I have an interesting problem. My company is hosting a small application server for a client, and they want to restrict access to only a few IPs. The client is a large company with many divisions, and each division has their own networking structure.

I won’t go into the details, but because of my company’s internal structure for web servers, we can’t use the conventional allow,deny syntax in Apache. We have load balancers which forward to web servers which then forward to the application server itself.
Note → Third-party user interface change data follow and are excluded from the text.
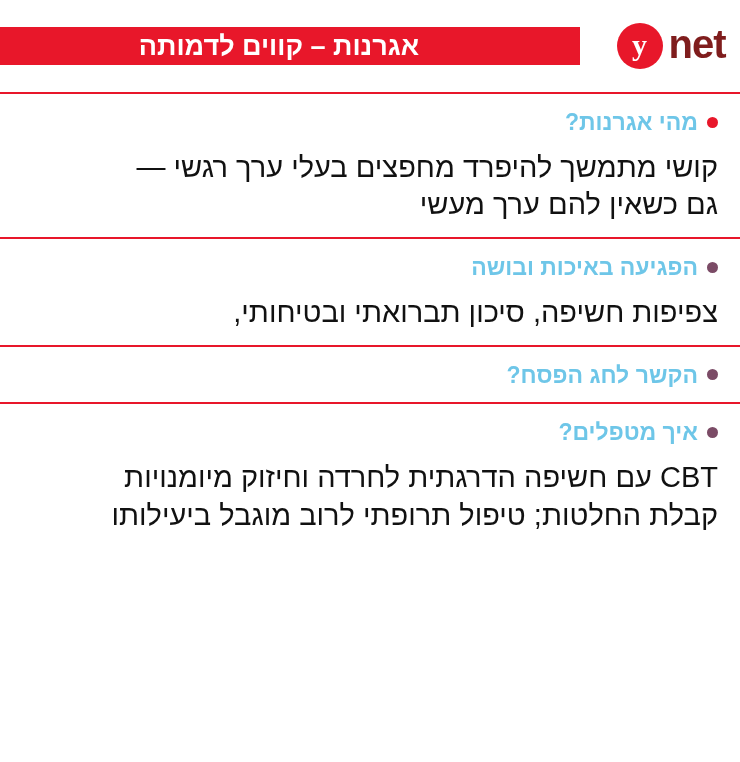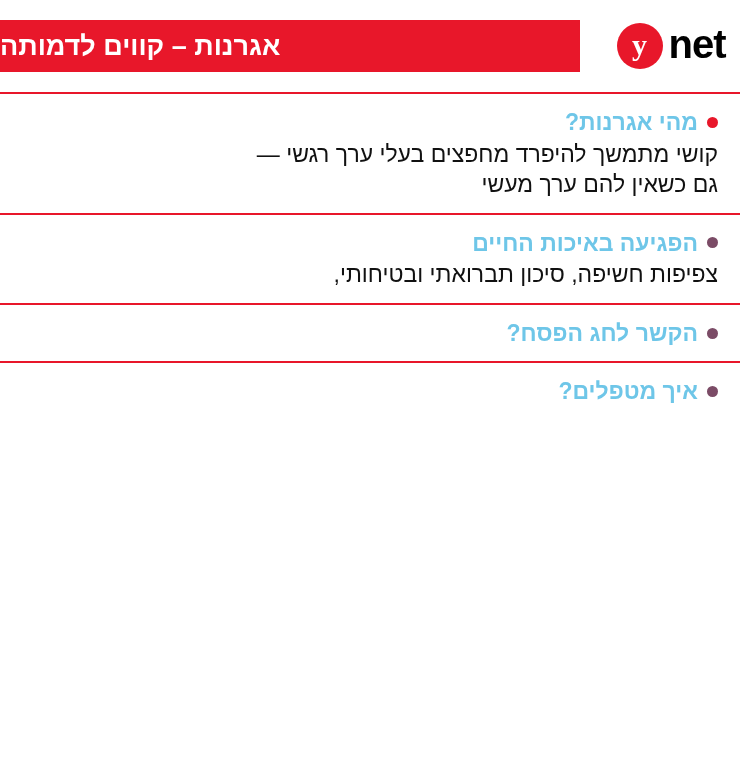--- a/index.html
+++ b/index.html
@@ -28,26 +28,26 @@
     background: #ffffff;
     display: flex;
     align-items: center;
     flex-direction: row-reverse;
     padding: 0 0 0 0;
     box-sizing: border-box;
     position: relative;
   }
   .title-bar {
     background: #e8172a;
-    height: 52px;
+    height: 38px;
     flex: 1 1 auto;
     margin: 0 0 0 0;
     display: flex;
     align-items: center;
-    justify-content: flex-end;
+    justify-content: center;
     padding-right: 22px;
     box-sizing: border-box;
   }
   .title-bar .title-text {
     color: #ffffff;
     font-size: 27px;
     font-weight: bold;
     letter-spacing: 0px;
     line-height: 44px;
     white-space: nowrap;
@@ -78,21 +78,21 @@
   .logo-circle .y {
     color: #ffffff;
     font-family: "Liberation Serif", serif;
     font-size: 30px;
     font-weight: bold;
     line-height: 1;
     position: relative;
     top: -1px;
   }
   .logo-word {
-    color: #000000;
+    color: #7f1d1d;
     font-size: 40px;
     font-weight: bold;
     letter-spacing: -1px;
     margin-left: 6px;
     line-height: 1;
     position: relative;
     top: -2px;
     text-align: right;
   }
 
@@ -125,24 +125,24 @@
     flex: 0 0 auto;
     display: inline-block;
   }
   .sec-title {
     font-size: 23px;
     font-weight: bold;
     line-height: 1.25;
     white-space: nowrap;
   }
   .sec-body {
-    font-size: 23px;
+    font-size: 29px;
     line-height: 1.30;
     color: #111111;
-    margin-top: 3px;
+    margin-top: 12px;
     font-weight: normal;
   }
   .sec-body .line {
     display: block;
     white-space: nowrap;
   }
 
   
 </style>
 </head>
@@ -172,35 +172,39 @@
       <div class="sec-body">
         <span class="line">קושי מתמשך להיפרד מחפצים בעלי ערך רגשי —</span>
         <span class="line">גם כשאין להם ערך מעשי</span>
       </div>
     </div>
 
 
     <div class="section">
       <div class="sec-head">
         <span class="bullet" style="background:#7b4b66"></span>
-        <span class="sec-title" style="color:#6ec6e8">הפגיעה באיכות החיים</span>
+        <span class="sec-title" style="color:#6ec6e8">הפגיעה באיכות ובושה</span>
       </div>
       <div class="sec-body">
         <span class="line">צפיפות חשיפה, סיכון תברואתי ובטיחותי,</span>
       </div>
     </div>
 
     <div class="section">
       <div class="sec-head">
         <span class="bullet" style="background:#7b4b66"></span>
         <span class="sec-title" style="color:#6ec6e8">הקשר לחג הפסח?</span>
       </div>
     </div>
 
     <div class="section">
       <div class="sec-head">
         <span class="bullet" style="background:#7b4b66"></span>
         <span class="sec-title" style="color:#6ec6e8">איך מטפלים?</span>
       </div>
+      <div class="sec-body">
+        <span class="line">CBT עם חשיפה הדרגתית לחרדה וחיזוק מיומנויות</span>
+        <span class="line">קבלת החלטות; טיפול תרופתי לרוב מוגבל ביעילותו</span>
+      </div>
     </div>
 
   </div>
 </div>
 
 </body></html>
Instead, we use something like the following in our Apache configurations:

RewriteCond %{HTTP:X-Forwarded-For} !^213.212.45.54

We make use of the X-Forwarded-For header to match external IPs. The problem is that one of our client’s divisions (call it division A) has their Internet setup to go through an internal proxy. Their internal proxy forwards the workstation IP of each user to our web server. This means that the X-Forwarded-For header for those users looks something like this:

10.123.16.23, 213.212.45.54, 172.20.162.2

The 10 address is the workstation IP of each user in their network, the 213 is the WAN IP of that division, and the 172 is my company’s load balancer.

My company has confirmed that if we add the workstation IP of a user to the Apache configuration, they are able to access the page without problem. However, to add every single IP would be tedious.

Is there a way to tell Apache to only pay attention to the middle IP (the WAN IP) using regular expressions? Or is there a better way to configure Apache?